The complete terms and conditions of the offer are set out in the offer to purchase and consent solicitation statement and the related letter of transmittal and consent. The holders of 2016 Notes may obtain copies of all the offer documents, including the offer to purchase and consent solicitation statement and the letter of transmittal and consent, free of charge by directing a request to the information agent for the offer at:
Georgeson Inc.
199 Water Street, 26th Floor
New York, N.Y. 10038
Banks and brokers can call (212) 440-9800 while all others can call (800) 561-3991.
Penske has retained BofA Merrill Lynch to act as dealer manager in connection with the offer. Persons with questions regarding the offer should contact BofA Merrill Lynch at (888) 292-0070 or (646) 855-3401.
The Bank of New York Mellon Trust Company, N.A. has been appointed to act as the Depositary for the Offer.
“This press release is neither an offer to purchase, a solicitation of an offer to sell the 2016 Notes or any other securities or a solicitation of consents, and is neither an offer to sell nor a solicitation of an offer to purchase the company’s new senior subordinated notes or any other securities,” Penske officials declared.

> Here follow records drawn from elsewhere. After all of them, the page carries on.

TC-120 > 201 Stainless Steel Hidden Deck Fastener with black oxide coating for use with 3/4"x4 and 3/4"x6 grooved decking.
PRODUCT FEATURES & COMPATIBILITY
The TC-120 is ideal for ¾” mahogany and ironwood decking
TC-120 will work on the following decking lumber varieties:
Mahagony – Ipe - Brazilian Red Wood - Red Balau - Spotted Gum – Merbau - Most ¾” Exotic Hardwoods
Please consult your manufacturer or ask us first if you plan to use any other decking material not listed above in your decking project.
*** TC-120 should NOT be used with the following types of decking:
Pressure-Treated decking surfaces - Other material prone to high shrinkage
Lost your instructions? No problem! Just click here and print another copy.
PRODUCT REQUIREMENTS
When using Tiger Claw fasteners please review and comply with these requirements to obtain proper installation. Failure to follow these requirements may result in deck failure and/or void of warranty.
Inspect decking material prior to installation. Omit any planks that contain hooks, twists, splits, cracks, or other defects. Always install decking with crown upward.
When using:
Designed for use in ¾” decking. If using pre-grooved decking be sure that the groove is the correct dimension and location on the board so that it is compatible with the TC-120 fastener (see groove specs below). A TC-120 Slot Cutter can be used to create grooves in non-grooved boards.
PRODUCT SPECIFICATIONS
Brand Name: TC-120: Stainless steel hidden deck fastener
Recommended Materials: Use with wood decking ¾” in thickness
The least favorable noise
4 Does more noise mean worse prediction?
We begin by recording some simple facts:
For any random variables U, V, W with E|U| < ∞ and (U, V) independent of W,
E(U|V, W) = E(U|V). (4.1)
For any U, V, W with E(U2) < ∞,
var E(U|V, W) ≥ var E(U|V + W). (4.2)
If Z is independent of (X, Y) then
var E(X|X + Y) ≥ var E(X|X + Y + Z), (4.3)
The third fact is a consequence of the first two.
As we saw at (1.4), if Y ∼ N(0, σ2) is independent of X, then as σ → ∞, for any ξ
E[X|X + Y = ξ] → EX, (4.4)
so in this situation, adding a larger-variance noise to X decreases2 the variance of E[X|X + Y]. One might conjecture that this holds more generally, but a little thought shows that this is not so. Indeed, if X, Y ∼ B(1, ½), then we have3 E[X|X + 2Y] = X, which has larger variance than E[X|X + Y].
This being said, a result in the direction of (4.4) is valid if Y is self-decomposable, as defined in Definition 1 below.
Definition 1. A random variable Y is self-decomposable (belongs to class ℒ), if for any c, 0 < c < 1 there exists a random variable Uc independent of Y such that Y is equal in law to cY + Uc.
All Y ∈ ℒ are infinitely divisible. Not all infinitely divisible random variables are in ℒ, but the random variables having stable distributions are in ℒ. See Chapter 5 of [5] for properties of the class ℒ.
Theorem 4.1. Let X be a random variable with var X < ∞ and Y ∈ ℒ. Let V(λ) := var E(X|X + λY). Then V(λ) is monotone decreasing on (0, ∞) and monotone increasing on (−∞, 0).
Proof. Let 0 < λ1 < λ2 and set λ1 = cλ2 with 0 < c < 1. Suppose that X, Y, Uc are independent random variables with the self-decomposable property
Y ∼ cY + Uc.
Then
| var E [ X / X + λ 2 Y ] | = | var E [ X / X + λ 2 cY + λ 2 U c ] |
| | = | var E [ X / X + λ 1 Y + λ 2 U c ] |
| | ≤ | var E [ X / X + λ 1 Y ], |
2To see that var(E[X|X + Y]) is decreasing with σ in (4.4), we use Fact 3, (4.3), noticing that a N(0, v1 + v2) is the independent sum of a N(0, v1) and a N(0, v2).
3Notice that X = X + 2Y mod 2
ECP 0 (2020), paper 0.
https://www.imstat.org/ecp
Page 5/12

“The offer is made only by and pursuant to the terms of the offer to purchase and consent solicitation statement and the related letter of transmittal and consent,” they continued. “None of the company, its management, its board of directors, the information agent, the dealer manager, the depositary, the trustee nor any other person makes any recommendation as to whether holders of the 2016 Notes should tender their 2016 Notes or deliver their consents, and no one has been authorized to make such a recommendation.
"Holders of the 2016 Notes must make their own decisions as to whether to tender their 2016 Notes and deliver their consents, and, if they decide to do so, the principal amount of 2016 Notes to tender,” they went on to say.

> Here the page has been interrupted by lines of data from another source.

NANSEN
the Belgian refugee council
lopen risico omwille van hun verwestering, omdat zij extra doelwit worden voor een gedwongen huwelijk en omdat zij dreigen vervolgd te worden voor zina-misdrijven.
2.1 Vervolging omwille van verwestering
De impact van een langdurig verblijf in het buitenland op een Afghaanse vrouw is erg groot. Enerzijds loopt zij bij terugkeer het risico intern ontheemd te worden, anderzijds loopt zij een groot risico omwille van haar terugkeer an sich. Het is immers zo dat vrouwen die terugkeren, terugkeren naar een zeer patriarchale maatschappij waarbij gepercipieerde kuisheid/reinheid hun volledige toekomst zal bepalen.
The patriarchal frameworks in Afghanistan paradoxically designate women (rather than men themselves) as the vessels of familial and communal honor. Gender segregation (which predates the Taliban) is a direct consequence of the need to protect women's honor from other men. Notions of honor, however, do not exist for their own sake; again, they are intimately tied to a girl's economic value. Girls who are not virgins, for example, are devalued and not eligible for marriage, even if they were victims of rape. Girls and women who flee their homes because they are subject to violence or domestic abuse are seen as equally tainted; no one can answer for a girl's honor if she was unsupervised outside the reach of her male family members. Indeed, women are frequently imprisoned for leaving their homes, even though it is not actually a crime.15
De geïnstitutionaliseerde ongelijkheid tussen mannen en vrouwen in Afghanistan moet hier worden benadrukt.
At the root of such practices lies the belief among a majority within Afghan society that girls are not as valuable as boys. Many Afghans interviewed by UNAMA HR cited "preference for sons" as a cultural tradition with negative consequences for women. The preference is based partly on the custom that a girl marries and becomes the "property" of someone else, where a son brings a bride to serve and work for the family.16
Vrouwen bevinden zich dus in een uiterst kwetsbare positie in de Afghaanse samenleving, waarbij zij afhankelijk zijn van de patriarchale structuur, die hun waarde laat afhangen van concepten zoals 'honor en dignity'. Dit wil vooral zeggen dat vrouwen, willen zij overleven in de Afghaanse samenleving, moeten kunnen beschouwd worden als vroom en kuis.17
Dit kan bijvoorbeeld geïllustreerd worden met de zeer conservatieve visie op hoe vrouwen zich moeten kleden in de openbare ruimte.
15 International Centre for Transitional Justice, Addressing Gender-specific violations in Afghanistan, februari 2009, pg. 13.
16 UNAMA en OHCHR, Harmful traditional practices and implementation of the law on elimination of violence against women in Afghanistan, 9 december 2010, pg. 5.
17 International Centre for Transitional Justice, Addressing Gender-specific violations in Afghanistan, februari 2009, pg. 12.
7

Penske Announces $400 Million Senior Subordinated Notes Offering
In other company news, Penske also announced that it intends to offer $400.0 million aggregate principal amount of fixed rate Senior Subordinated Notes due 2022 in a private offering to qualified institutional buyers in the United States pursuant to Rule 144A, and outside the United States pursuant to Regulation S, under the Securities Act of 1933 as amended.
The company said it intends to use the net proceeds of this offering to purchase any and all of the company’s $375.0 million in principal amount of 7.75% Senior Subordinated Notes due 2016 tendered in connection with the company’s concurrent tender offer for the 2016 Notes and consent solicitation, and to pay fees and expenses in connection with the offering.
Officials indicated the remaining proceeds from this offering will be used to repay amounts currently outstanding under the company’s U.S. credit agreement and, if additional funds are remaining, its U.S. floor plan borrowings.
“The 2022 Notes offered have not been registered under the Securities Act or the securities laws of any other jurisdictions, and may not be offered or sold in the United States absent registration or an applicable exemption from registration requirements,” Penske management noted.
“This press release shall not constitute an offer to sell or the solicitation of an offer to buy any of the 2022 Notes or the 2016 Notes, nor shall it constitute an offer, solicitation or sale in any jurisdiction in which such offer, solicitation or sale is unlawful,” the company concluded.